→ WHAT THE TASK REQUIRES: Reproduce the stretch of the Samara passage from "In a city of" through "in the country." word for word.

In a city of more than one million, there is one gay night club and one LGBT support group with about 15 active members. If you are gay, you stay at home and don't even consider coming out to your own family nor friends. Samara is not very different from any other Russian city.
Five hundred miles southeast of Moscow, on the Volga river, Samara is a big industrial, wealthy city with busy streets full of shopping malls, restaurants and new apartment buildings. It is also known as one of the most homophobic in the country.
The regional parliament outlawed “homosexual propaganda” a year earlier than the federal parliament. Marches and rallies supporting traditional family values draw large crowds. Local church officials and cossacks call to ban gays, lesbians and transgender people from working in schools or adopting or caring for children. Regional groups are known to follow and harass Russian pop-stars, who behave “too homosexual.” Police do not care to investigate cases of attacks and even murders of those who dare to come out. It is no wonder that the region's LGBT support group, Avers, was created only in December of 2011.
Online, Avers has more than 800 members but no more than a dozen people actively participate. The same group of people holds small rallies, organizes workshops and round tables. Sometimes they hang out at the night club, but for the most part, they meet in their kitchens and talk about the same things over and over: fear for themselves and their families and leaving the city or the country. From different walks of life, they really do not have very much in common, apart from being outcasts, gay or lesbian. In a different, more tolerant place, they would probably prefer the company of other people. But in Samara, there is no one else.
The original founder of the organization, Mikhail Tumasov, moved to Samara from Astrakhan, Russia's outpost on the Volga delta near the Caspian sea, to live with his boyfriend. A deeply religious man, he found it difficult to witness the growing rhetoric against gays and lesbians. With a desire to support the community as well as for his own sake, he founded Avers. After two years of being out in the open and living through daily harassment, he decided to move to Moscow.

→ DATASET ENTRIES:

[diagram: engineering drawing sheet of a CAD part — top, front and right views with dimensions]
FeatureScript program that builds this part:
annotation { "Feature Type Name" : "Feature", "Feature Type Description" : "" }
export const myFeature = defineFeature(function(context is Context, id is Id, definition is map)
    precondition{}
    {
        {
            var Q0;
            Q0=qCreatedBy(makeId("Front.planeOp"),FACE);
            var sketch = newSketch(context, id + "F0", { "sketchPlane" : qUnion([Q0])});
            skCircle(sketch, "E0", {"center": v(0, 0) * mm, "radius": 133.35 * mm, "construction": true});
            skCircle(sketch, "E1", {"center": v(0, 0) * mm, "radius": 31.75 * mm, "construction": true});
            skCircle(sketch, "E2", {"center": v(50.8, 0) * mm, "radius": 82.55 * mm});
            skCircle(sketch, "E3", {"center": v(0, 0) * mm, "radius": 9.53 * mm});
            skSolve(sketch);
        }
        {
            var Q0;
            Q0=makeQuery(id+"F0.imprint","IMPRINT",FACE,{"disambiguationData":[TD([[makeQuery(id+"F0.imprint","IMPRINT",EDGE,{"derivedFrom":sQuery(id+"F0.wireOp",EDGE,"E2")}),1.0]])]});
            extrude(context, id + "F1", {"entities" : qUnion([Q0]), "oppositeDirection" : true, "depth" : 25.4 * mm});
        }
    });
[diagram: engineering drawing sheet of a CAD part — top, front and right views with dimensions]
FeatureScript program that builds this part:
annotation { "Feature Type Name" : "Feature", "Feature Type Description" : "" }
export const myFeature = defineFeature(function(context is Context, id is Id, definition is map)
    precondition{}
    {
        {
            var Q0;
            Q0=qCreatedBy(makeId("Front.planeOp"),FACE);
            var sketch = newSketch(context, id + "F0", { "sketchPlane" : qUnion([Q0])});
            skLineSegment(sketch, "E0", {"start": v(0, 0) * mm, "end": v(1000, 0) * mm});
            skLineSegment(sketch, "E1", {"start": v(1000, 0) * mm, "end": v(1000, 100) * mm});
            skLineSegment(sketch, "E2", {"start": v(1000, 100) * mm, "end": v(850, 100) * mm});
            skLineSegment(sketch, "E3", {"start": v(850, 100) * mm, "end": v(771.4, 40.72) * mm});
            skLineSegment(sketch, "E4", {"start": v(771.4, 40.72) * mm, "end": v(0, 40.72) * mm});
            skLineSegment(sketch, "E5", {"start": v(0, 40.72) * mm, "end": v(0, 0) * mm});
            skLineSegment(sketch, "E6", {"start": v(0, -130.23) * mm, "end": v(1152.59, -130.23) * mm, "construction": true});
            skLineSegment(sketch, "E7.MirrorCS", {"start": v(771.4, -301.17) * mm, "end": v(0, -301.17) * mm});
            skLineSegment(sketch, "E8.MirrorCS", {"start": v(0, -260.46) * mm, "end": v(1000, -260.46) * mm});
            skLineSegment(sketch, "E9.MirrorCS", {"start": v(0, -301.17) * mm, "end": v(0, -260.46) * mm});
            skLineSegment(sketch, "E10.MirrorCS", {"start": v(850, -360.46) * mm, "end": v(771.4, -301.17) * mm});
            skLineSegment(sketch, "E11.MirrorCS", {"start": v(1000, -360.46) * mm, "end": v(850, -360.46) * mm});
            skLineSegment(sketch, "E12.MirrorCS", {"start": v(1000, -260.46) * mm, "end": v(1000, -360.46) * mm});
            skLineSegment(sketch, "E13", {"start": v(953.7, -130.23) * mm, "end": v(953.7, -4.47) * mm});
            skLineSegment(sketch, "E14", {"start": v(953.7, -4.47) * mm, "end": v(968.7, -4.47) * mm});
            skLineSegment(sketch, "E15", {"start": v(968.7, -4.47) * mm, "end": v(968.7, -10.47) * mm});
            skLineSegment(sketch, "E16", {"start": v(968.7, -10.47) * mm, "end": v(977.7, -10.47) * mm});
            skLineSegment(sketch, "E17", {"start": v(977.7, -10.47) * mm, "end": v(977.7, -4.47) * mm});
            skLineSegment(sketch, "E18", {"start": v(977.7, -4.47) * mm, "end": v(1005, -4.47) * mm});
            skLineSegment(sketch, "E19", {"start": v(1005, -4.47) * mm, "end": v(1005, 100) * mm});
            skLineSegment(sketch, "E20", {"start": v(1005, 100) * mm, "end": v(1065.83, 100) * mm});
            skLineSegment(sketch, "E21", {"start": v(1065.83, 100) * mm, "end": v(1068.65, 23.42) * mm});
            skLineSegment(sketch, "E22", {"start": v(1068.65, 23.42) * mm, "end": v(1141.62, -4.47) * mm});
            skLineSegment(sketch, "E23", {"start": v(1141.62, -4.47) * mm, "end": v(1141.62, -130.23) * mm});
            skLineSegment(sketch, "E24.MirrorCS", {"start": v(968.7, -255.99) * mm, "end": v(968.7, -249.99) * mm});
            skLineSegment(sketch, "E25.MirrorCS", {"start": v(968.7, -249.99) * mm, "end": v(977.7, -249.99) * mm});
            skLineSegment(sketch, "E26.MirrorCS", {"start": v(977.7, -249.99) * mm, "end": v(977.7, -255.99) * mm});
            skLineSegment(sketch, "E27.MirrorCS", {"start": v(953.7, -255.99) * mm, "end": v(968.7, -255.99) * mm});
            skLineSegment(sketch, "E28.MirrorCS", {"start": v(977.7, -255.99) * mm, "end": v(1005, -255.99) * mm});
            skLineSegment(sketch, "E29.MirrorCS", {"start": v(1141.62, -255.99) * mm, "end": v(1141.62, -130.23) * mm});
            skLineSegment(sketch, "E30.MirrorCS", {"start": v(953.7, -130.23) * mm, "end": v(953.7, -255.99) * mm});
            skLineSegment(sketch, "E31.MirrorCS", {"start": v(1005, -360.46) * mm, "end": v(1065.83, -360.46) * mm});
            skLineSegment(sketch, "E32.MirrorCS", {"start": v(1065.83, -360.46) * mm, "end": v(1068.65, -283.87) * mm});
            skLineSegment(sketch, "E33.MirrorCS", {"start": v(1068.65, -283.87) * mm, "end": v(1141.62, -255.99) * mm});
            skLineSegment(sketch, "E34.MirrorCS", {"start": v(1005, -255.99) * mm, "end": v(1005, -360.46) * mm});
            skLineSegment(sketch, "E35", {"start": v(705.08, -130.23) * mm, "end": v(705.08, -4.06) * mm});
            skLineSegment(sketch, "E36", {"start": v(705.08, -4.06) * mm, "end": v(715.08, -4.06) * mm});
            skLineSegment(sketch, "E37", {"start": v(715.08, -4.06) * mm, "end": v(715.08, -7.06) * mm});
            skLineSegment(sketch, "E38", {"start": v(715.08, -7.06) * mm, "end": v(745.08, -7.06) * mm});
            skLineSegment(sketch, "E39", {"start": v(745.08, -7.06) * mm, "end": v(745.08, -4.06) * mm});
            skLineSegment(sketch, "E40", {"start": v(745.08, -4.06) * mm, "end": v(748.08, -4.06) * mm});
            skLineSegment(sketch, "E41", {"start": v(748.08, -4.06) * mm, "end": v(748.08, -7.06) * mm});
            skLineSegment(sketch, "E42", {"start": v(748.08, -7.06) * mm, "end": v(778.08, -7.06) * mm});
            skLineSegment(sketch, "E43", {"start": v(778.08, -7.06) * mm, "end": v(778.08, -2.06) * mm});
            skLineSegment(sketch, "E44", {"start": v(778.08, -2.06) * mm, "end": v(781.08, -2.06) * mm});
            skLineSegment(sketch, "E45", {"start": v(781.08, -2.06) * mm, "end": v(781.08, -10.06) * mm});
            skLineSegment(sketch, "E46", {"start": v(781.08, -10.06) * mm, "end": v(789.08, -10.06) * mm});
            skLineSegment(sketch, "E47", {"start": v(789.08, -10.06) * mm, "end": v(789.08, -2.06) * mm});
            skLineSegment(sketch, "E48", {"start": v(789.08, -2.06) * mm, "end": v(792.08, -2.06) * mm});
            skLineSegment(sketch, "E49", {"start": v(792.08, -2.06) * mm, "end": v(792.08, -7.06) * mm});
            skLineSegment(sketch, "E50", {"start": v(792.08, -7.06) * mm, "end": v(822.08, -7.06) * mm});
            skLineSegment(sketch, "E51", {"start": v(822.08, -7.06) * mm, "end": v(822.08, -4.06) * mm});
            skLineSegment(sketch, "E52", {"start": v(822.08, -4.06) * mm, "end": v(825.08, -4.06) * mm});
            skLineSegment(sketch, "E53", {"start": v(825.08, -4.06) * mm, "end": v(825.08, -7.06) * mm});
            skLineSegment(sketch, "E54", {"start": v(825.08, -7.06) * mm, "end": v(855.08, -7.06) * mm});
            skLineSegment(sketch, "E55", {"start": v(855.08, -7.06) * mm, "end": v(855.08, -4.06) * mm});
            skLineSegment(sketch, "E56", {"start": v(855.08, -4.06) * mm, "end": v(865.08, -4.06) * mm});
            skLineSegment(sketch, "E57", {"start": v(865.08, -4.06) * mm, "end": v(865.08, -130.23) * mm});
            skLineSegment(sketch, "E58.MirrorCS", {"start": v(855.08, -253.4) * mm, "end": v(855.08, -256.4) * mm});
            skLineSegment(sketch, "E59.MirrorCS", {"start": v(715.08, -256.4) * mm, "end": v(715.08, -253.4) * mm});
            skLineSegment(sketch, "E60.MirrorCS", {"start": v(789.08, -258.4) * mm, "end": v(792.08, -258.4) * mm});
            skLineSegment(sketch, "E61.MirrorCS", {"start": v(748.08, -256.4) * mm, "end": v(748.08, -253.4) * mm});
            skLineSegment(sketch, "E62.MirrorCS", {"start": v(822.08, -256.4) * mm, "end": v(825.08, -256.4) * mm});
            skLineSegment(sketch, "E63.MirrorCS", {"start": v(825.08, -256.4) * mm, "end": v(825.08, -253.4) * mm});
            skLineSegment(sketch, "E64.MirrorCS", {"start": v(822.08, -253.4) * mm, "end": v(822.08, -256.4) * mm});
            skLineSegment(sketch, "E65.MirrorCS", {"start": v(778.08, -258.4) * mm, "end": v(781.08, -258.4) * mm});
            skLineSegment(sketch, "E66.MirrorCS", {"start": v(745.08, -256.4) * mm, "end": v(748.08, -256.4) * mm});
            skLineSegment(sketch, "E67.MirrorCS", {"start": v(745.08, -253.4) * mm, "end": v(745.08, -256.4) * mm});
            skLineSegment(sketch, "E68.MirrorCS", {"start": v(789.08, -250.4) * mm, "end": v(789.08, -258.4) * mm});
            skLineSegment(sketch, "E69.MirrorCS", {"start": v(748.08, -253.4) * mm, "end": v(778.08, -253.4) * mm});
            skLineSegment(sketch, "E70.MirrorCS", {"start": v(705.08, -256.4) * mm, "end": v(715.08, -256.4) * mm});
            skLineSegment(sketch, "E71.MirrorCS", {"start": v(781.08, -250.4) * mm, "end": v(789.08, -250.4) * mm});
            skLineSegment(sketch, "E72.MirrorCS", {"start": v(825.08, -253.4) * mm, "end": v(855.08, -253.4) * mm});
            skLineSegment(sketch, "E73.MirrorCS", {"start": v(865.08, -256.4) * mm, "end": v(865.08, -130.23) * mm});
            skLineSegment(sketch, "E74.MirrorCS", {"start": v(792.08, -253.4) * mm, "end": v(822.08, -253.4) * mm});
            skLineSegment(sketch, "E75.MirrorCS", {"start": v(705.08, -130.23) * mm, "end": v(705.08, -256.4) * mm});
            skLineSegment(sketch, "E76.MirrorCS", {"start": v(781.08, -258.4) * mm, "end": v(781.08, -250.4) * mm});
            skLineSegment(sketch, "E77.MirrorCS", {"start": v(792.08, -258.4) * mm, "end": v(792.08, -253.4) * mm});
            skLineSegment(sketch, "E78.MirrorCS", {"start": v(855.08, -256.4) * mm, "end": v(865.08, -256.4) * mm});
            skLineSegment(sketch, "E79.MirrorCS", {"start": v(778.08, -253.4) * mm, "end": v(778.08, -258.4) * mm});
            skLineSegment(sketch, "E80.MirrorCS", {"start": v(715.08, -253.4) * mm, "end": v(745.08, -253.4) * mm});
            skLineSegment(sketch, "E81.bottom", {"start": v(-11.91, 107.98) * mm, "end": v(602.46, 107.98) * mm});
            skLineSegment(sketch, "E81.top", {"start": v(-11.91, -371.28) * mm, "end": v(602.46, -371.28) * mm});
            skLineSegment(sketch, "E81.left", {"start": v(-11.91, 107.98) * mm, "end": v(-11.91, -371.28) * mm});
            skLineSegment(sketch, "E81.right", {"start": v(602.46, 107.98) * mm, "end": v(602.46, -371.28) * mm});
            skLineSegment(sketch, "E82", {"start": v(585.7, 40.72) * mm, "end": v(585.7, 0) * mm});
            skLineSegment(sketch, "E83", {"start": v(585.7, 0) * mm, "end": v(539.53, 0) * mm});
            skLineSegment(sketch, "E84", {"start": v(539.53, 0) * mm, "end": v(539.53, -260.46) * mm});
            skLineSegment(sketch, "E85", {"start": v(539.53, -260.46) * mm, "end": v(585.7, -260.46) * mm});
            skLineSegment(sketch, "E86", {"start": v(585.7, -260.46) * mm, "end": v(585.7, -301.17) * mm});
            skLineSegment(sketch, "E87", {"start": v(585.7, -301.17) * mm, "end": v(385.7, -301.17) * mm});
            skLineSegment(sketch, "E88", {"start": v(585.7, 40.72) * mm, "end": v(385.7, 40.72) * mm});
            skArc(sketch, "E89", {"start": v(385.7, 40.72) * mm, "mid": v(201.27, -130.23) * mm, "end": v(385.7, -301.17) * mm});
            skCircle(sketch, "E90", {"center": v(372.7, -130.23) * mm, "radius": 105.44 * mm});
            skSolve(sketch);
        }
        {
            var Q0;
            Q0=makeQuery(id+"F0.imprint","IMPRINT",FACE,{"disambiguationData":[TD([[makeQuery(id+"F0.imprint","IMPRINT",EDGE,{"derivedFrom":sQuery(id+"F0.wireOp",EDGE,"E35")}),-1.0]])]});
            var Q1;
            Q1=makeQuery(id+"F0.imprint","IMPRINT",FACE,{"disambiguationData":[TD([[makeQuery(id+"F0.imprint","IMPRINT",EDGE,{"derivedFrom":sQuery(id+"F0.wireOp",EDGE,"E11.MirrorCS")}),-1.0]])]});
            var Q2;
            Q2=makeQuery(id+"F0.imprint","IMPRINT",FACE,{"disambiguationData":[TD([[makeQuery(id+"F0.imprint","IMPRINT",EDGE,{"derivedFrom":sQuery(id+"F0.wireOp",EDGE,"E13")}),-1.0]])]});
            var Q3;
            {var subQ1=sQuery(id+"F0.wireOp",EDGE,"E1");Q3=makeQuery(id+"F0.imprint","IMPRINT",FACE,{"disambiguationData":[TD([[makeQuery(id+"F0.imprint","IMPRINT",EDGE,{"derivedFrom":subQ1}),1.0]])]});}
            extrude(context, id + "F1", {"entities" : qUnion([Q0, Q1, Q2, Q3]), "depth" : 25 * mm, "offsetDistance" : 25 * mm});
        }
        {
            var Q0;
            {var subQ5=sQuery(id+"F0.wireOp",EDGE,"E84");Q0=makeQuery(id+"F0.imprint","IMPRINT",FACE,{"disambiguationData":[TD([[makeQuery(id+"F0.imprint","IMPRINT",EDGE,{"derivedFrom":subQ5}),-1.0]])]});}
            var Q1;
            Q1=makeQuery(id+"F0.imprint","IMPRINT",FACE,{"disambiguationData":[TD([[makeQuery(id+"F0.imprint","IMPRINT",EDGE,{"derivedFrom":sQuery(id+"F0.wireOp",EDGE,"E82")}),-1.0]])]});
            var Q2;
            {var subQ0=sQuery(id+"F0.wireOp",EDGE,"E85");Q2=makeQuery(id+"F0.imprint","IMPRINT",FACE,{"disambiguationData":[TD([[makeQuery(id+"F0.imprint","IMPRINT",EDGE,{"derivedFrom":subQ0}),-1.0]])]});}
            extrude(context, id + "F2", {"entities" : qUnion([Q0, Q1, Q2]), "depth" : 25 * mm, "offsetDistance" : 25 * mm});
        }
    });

→ WORKED SOLUTION:
In a city of more than one million, there is one gay night club and one LGBT support group with about 15 active members. If you are gay, you stay at home and don't even consider coming out to your own family nor friends. Samara is not very different from any other Russian city.
Five hundred miles southeast of Moscow, on the Volga river, Samara is a big industrial, wealthy city with busy streets full of shopping malls, restaurants and new apartment buildings. It is also known as one of the most homophobic in the country.